#### Parts of the exercise
a) Reproduce the stretch of the Apple2TC decompiler post from "The start is" through "What is an IR?".
b) Pick up the post on the Apple2TC decompiler's intermediate representation after its last sentence, and carry it forward.

── Document text ──

Skip to main content

Apple2TC: an Apple II Binary to C Decompiler - Part 6, The IR

 This is part 6 in a series of posts describing Apple2TC. 

The start is in Part 1.

Part 5 described getting two Apple II games to work when decompiled in "Simple C" mode.

In this part, we introduce our new Intermediate Representation (IR) of the disassembled code, which unlocks much more sophisticated analysis and finally puts us on the road to real decompilation.

What is an IR?

An IR is a way to represent executable code as a data structure in memory, in a manner that makes its semantics explicit, and thus easier to analyze and transform. Typically, one or more forms of IR are used by optimizing compilers to represent and optimize the source code they are given. We are coming from the opposite direction - we need to represent code that has already been compiled - but there is little difference. The same principles apply.

Wikipedia has a high level article about Intermediate Representation, which, while not very informative on its own, can be used as a starting point by a curious reader.

An IR typically consists of  set of primitive operations like addition, subtraction, comparison, and so on, which are often (but not always) encoded as sequential instructions, somewhat similar to assembly code.

───
── Recorded data ──

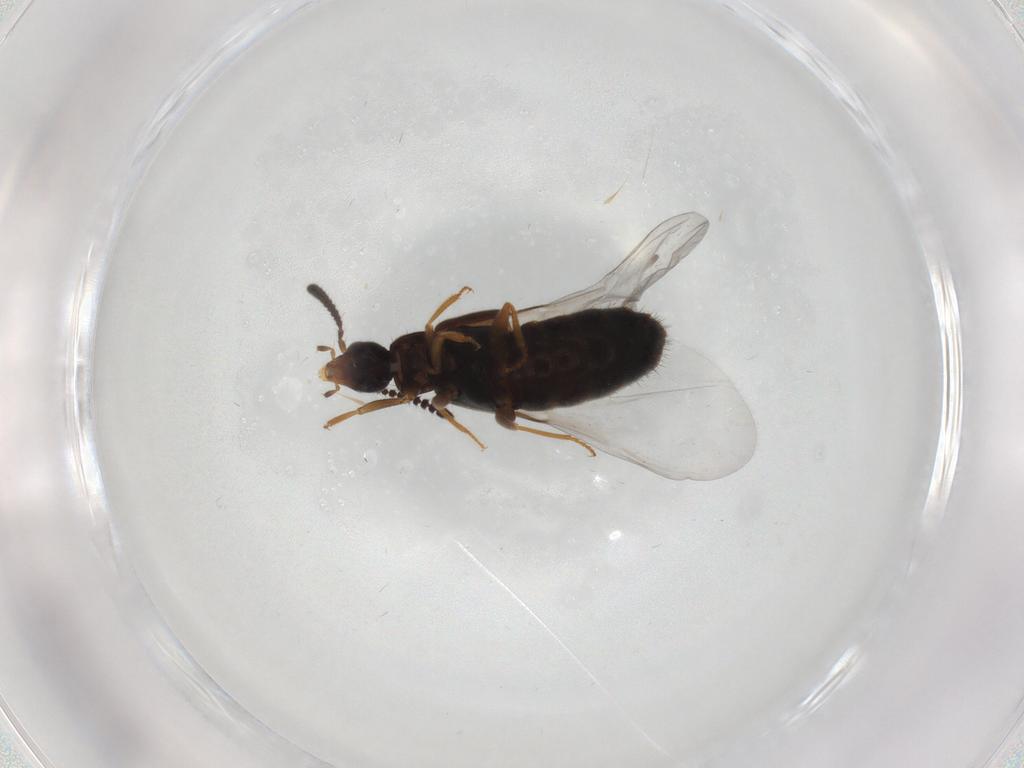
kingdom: Animalia
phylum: Arthropoda
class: Insecta
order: Coleoptera
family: Staphylinidae
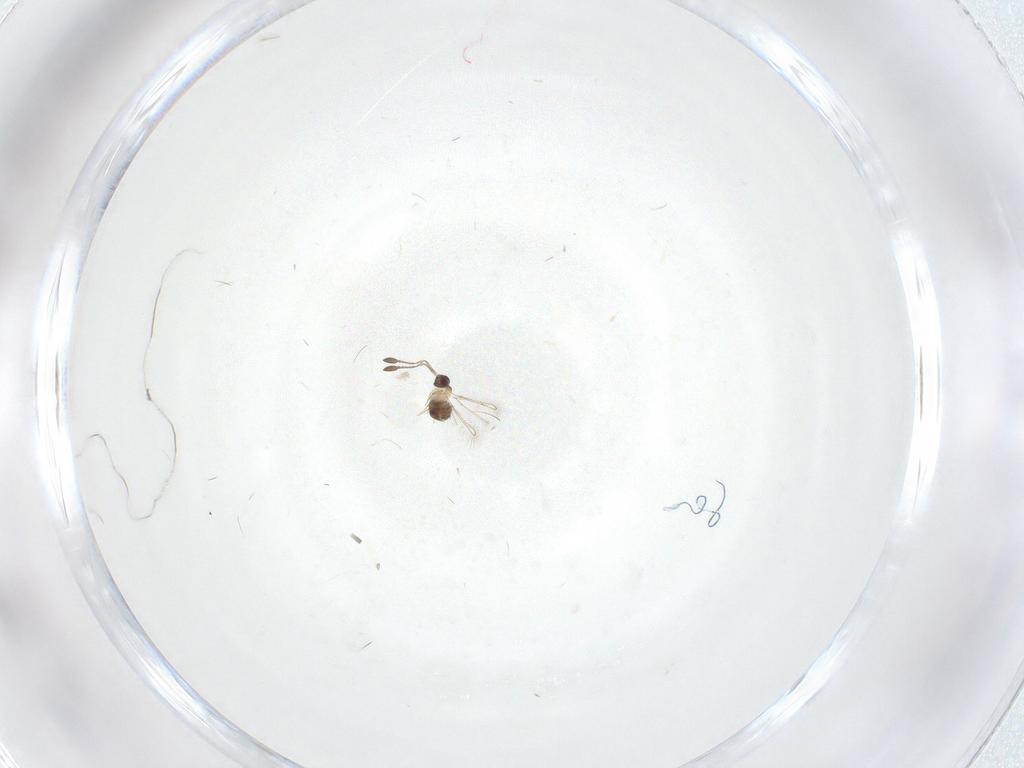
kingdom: Animalia
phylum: Arthropoda
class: Insecta
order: Hymenoptera
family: Mymaridae
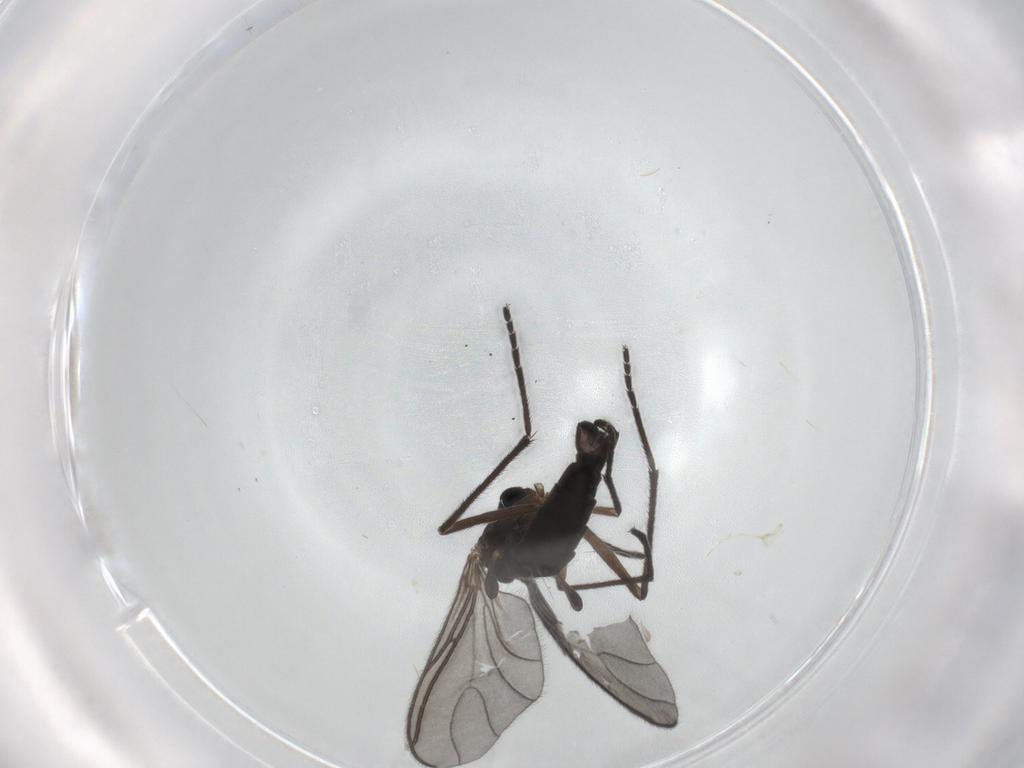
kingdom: Animalia
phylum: Arthropoda
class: Insecta
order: Diptera
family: Sciaridae
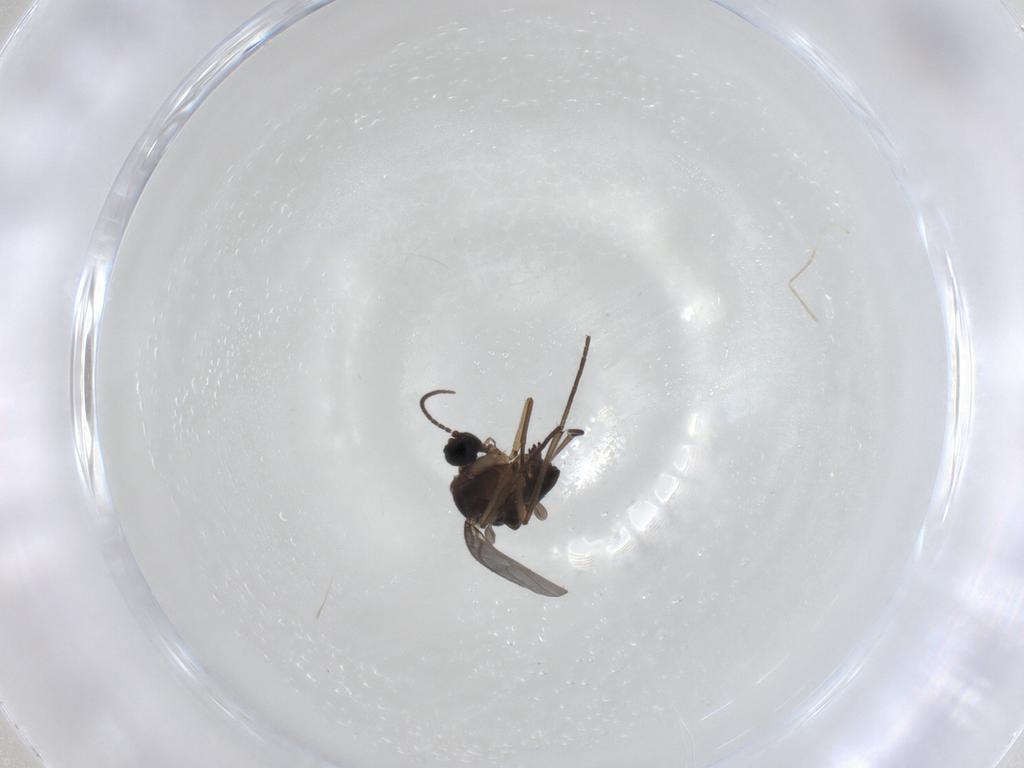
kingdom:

───

#### Answers to the exercise
a)
The start is in Part 1.

Part 5 described getting two Apple II games to work when decompiled in "Simple C" mode.

In this part, we introduce our new Intermediate Representation (IR) of the disassembled code, which unlocks much more sophisticated analysis and finally puts us on the road to real decompilation.

What is an IR?

b)
To start getting some intuitive understand, here is an example of a hypothetical compiler, which is given the following C input:
unsigned a, b, c;
a = b + c - 10;
The compiler can represent it as the following IR:
%100 = Load.u32 %b
%101 = Load.u32 %c
%102 = Add.u32 %100, %101
%103 = Sub.u32 %102, 10
Store %a, %103
The first line loads the value of the variable b, and assigns it to virtual register %100. Similarly, the next line loads the value of variable c, and assigns it to virtual register %101. The next line adds the values of virtual registers %100 and %101, assigning the result to register %102. The next line subtracts the literal constant 10 from register %102 and assigns it to %103. Finally, the last line stores the value of register %103 into the variable a.

We can see how the C expression has been broken up into primitive operations. Since each primitive operation is so simple, it makes it easier for the compiler to reason about it.

But what are these virtual registers %101, %102, etc? They are just a notational convenience. In this IR, every operation that produces a value is thought to have its own virtual register, storing its value. So when we refer to %123, we mean "the value that was calculated by instruction 123". 

Because the value of an instruction is determined completely by the instruction itself and the values of its operands, this turns out to be a very convenient way to express how the data flows through the code. This style of IR is said to be in Static Single Assignment Form (typically abbreviated simple as SSA) and is used by the widely successful LLVM project.

Wikipedia's page on SSA can be used as a starting point for learning more.

Why Does Apple2TC Even Need an IR?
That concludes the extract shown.